Granard - I have twin 9 year old DD's and they are both acting like your DD so must be normal or else we're both doing the same thing wrong!

I've also done some research and I agree - 9 seems to be when the hormones start to kick in and our lovely cheery daughters turn into moody pre-teens. The tantrums of the terrible 2's don't seem so bad now!

Granard · 03/03/2010 14:13

FernieB, I thought one was bad but 2! It is a rollercoaster because, one minute, she's still very child-like and still wants cuddles etc and the next she's got this attitude and it takes all my strength to walk away and not get into another logger heads situation with her. I think it must be an age where they're questioning why they have to do something, just because you tell them to. The many challenges of parenthood eh?!

Solo2 · 03/03/2010 14:53

I've got twin 8 yr old DSs and both - in their different ways - are pre-teen-like already. They huff and moan or outright refuse to do what I ask.

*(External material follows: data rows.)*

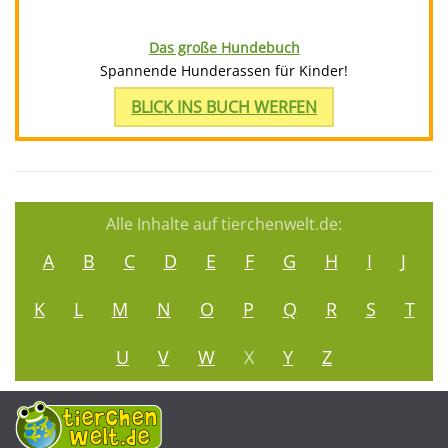
Das große Hundebuch
Spannende Hunderassen für Kinder!
BLICK INS BUCH WERFEN
Alle Inhalte auf tierchenwelt.de:
A
B
C
D
E
F
G
H
I
J
K
L
M
N
O
P
Q
R
S
T
U
V
W
X
Y
Z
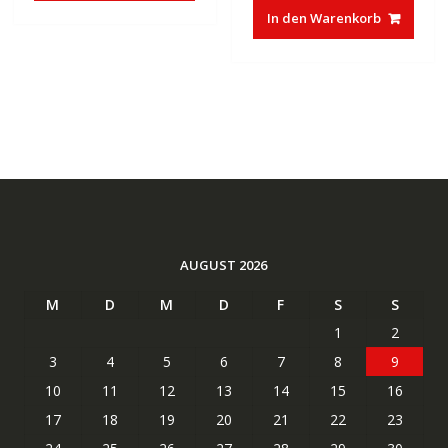
In den Warenkorb
AUGUST 2026
M
D
M
D
F
S
S
1
2
3
4
5
6
7
8
9
10
11
12
13
14
15
16
17
18
19
20
21
22
23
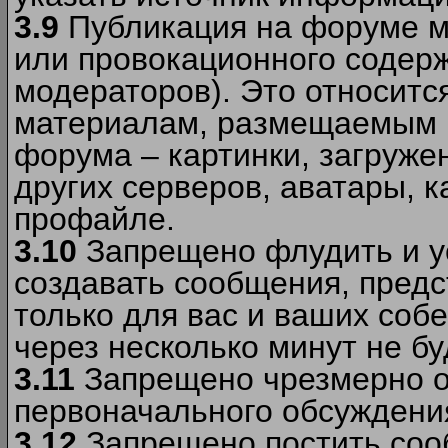
3.9
Публикация на форуме м
или провокационного содер
модераторов). Это относитс
материалам, размещаемым 
форума – картинки, загруже
других серверов, аватары, к
профайле.
3.10
Запрещено флудить и уст
создавать сообщения, пред
только для вас и ваших соб
через несколько минут не б
3.11
Запрещено чрезмерно о
первоначального обсуждения
3.12
Запрещено постить соо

They use bad-language and make awful rude jokes.

The next minute, they're curling up against me, telling me I'm the best Mummy in the world and being all cute and babyish again! It's a surreal life! I never know what to expect.

One is v v sensitive about friendships and gets extremely upset if a friend has rowed with him. I torture myself trying to work out what to say and how to help and then the next day it's all over and done with and I feel foolish to have worried!

What I notice is I can vastly influence how they are depending on the mood I'm in and if I'm feeling bright and happy, they behave much better and happier themselves....It's how to keep cultivating that state inside myself that's the real challenge, as I think I'm going to be menopausal when they really hit their teens, which should be great fun - not!

Jamieandhismagictorch · 03/03/2010 18:26

Yes, my DS1 is prone to wallowing. I put it down to me having been very encouraging about him sharing his emotions. That came back to bite me on the bum .....

On a more serious note. Don't dismiss out of hand his complaints about his friends. DS1 used to moan vaguely about a couple of boys in his "gang". It' wasn't until a accompanied them on a trip and saw one of them in action that I realised that this boy was being bullying to DS and others.

If at 9 they're all going through this, then it follows that some of them may be taking out on others.

This isn't the whole story, I know, because all that is sorted now, but DS1 is still negative (he told me he was "depressed" yesterday, which is not nice to hear.

I agree with advice - to listen, but then distract and try to be positive yourself

Jamieandhismagictorch · 03/03/2010 18:28

Agree with Solo too - it's a worry, isn't it ?

hellokitty1 · 03/03/2010 23:24

Hi i have a son who is 8yrs oldand his moving school because he's uuhappy and friends seems to gang up on him ( he's partly to blame sometimes).I wouldnt say he's easy to deal with at home but he had got very good qualities. He's good hearted and funny. But the issue here is, I'm not sure how to advice him on bullies.Just walk away? He would do the opposite! And make more enermies. I have tried talking to his form teacher and frankly i havent got a good helping responds either.(reason for move of school) I have no idea how to make him understand that he will always get that one boy that would be unkind and that he should deal with it. Any ideas or same experience to share?

Jamieandhismagictorch · 04/03/2010 15:53

There's a good book called

"Bullies, Bigmouths, and So-called friends" I'd recommend. It's written for children of around 9 and up, I'd say, but I think you'd find it useful to read yourself, to get your head around how to help him.